For anyone not part of the defence industry, spending the day at an arms fair would rank among the more surreal of life experiences.
The everyday collides with the extraordinary: a friendly sales pitch that ends with “and you’ll find all our bombs on our website”, or wandering over to a grandmotherly type who offers sweets and a quick tutorial on thermobaric warheads (“very effective against both fortifications and manpower”).
A gala tour of Russia’s latest for-sale arsenal, then on a few dozen steps to the Ukrainian pavilion. Turkey, too, is flogging its war-making wares – again, a discreet distance from the shiny model of a Russian Sukhoi SU-32 bomber.
Politics be damned, there is money to be made.
And there is plenty of money to be made at the 11th Special Operations Forces Exhibition (SOFEX), held in Amman this week. Held under the theme “Networking for Global Security”, the expo included official delegations, guests and exhibitors from around the world. More than 380 companies from 37 countries set up stalls, and more than 750 delegates took part in a conference for special operations commanders.
The only regional players not invited: Iran, Israel and, for the first time, Syria.

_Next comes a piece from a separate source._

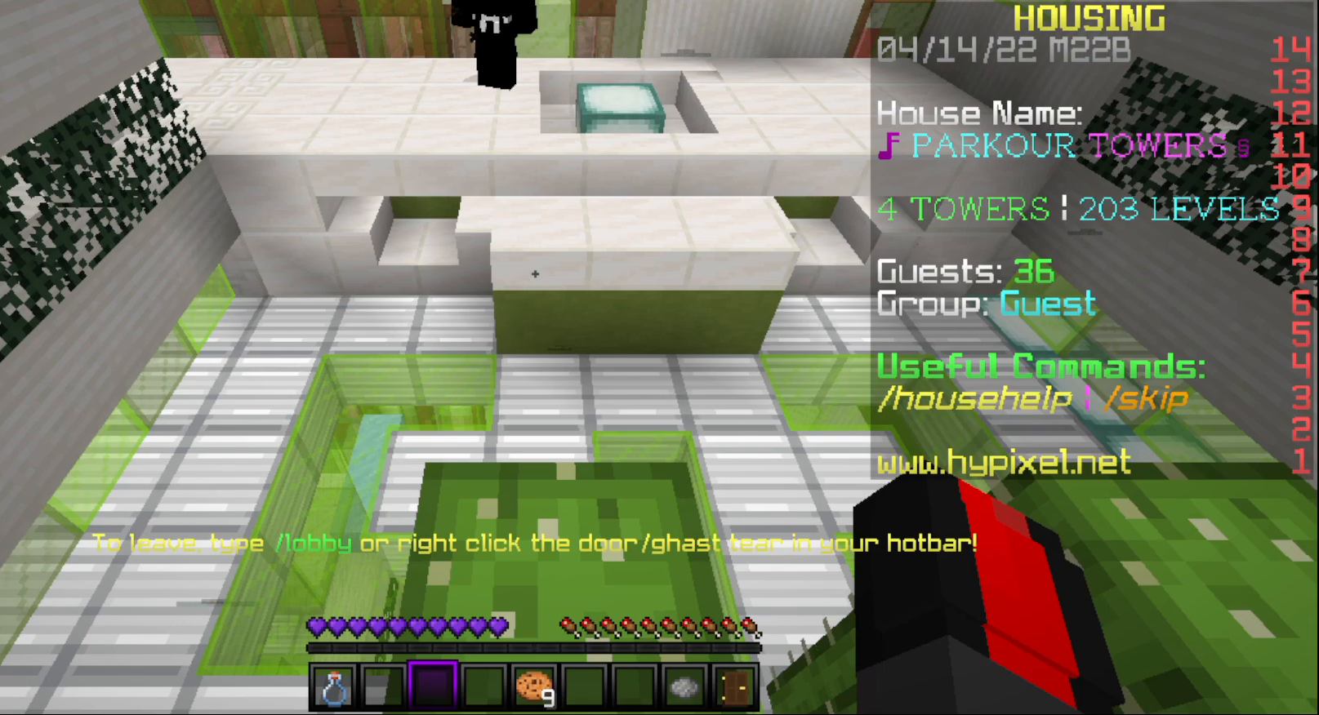
{"keys": ["w"], "mouse": [], "events": []}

In keeping with Jordan’s delicate diplomatic manoeuvring on the Syrian crisis, while Syrian President Bashar al-Assad’s government was not invited, some of the core arms providers to the Syrian opposition were there – the US, Qatar and Saudi Arabia – as was the TOW anti-tank system, the most effective weapon these backers have offered the rebels they support.
The big seller
“TOW is a big player in the international market. Ground to ground, it’ll take out anything on the battlefield,” said one of the affable Americans manning the weapon on display (he, like most people operating SOFEX displays, did not have permission to speak on the record).

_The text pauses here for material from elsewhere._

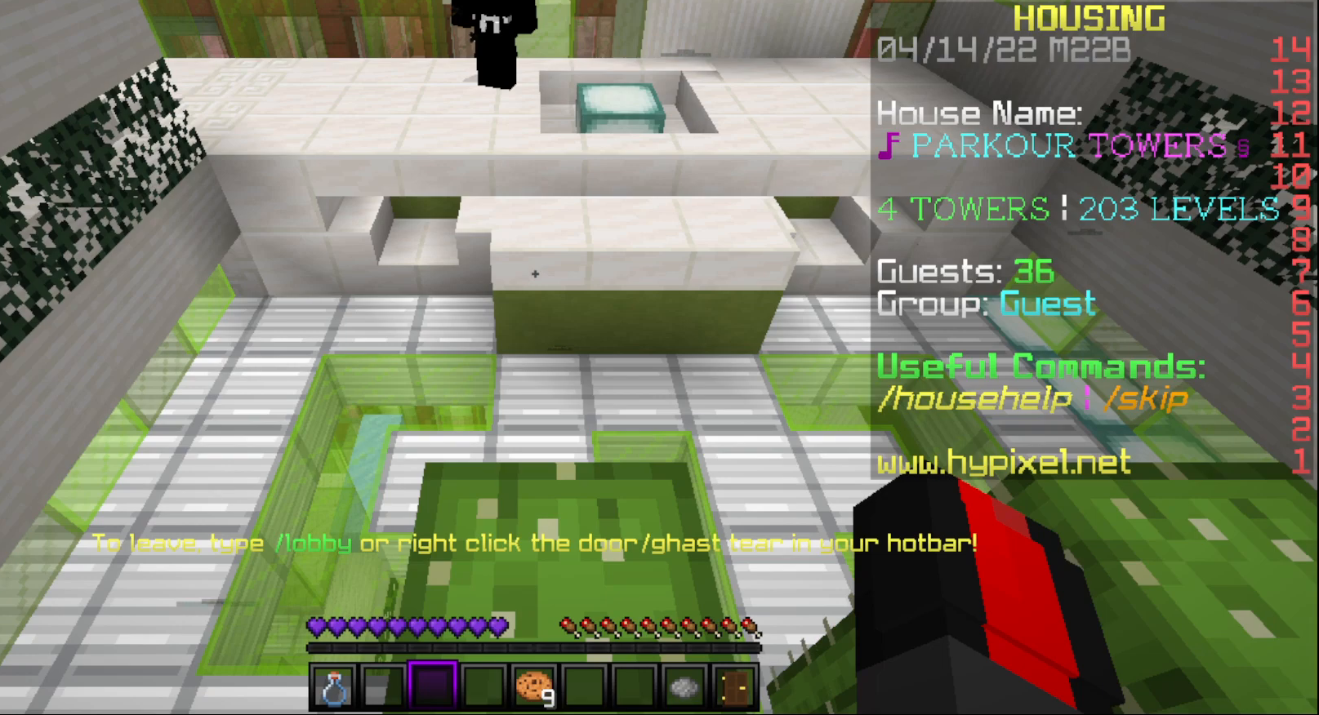
{"keys": ["w"], "mouse": [], "events": []}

TOW stands for tube-launched, optically tracked, wireless-guided missiles, and up close, the system is a beast: 190kg fully loaded, its heaviest component is 22.5kg alone.
The latest version – which isn’t yet on Syrian battlefields – features night-vision, all-weather capabilities and improved guidance electronics. With its scope angled out the door and up a nearby hill, the TOW on display at SOFEX attracted no shortage of admirers.
“If there’s a car moving, how would you hit it?” asked a passer-by in dress blues.
“I track it right to impact,” said the salesman, hunkering down behind the TOW. He explained that in Syria, the weapon had been used to impressive effect on land targets, mostly within 1km, though the wire attached to the missile in the model most often seen in Syria is 3750m long.
“You should check out the video on YouTube,” he said. “They set up the weapons system and launched it at a helicopter. They hit it too. Syrian, well, rebels, I guess.”
At the TOW stand, the salesmen freely admitted they weren’t sure who, exactly, had sent the system into Syria. A glut of TOWs in US military backstocks meant the product was ripe for export through the foreign military sales programme, they said, and was typically paired with missiles made by US manufacturer Raytheon.
Raytheon is the company responsible for bunkerising the vast majority of Jordan’s 287 miles of border with Syria and Iraq. In October 2015, the company was awarded an $18.6m contract to expand its work on the Jordan-Syria border, and just this week, Jordan’s Ministry of Defence signed an agreement with the US Department of Defence to acquire Raytheon’s TOW missiles.
Such link-ups can be seen all over SOFEX, which offers a big-picture view of the deal-making necessary to get a weapons system, warplane or military kit made and to the location where it will be used. But some of this deal-making verges on the counter-intuitive.
The US-made joint light tactical vehicle (JLTV), a huge 6,400kg truck, won maker OshKosh a contract with the US military in August 2015. The JLTV is in testing and slated to go into full production soon. OshKosh calls itself “the platform mover of choice”, and by platform, they mean a weapons system like HIMARS, THAAD, TOW or Milan – all systems used by the US or its allies.
Part of the service OshKosh offers is to prepare the JLTV for the specific weapons system being installed, but only for friendly systems.
“We can’t prepare a vehicle for integration with Russian systems, for example,” said OshKosh’s Laura Cresswell. But she said OshKosh would still sell JLTVs to a buyer even if it knew they were going to install Russian weapons – it just wouldn’t prepare the vehicles for mounting.
The Russian invasion
Russia’s Rosboronexport stand offered another slice of the realpolitik of profit and war. Rosboronexport is the state-run exporter, and it was present with several weapons producers including Bazalt, which was debuting its RPG-30 and RPG-7 anti-tank rocket grenades.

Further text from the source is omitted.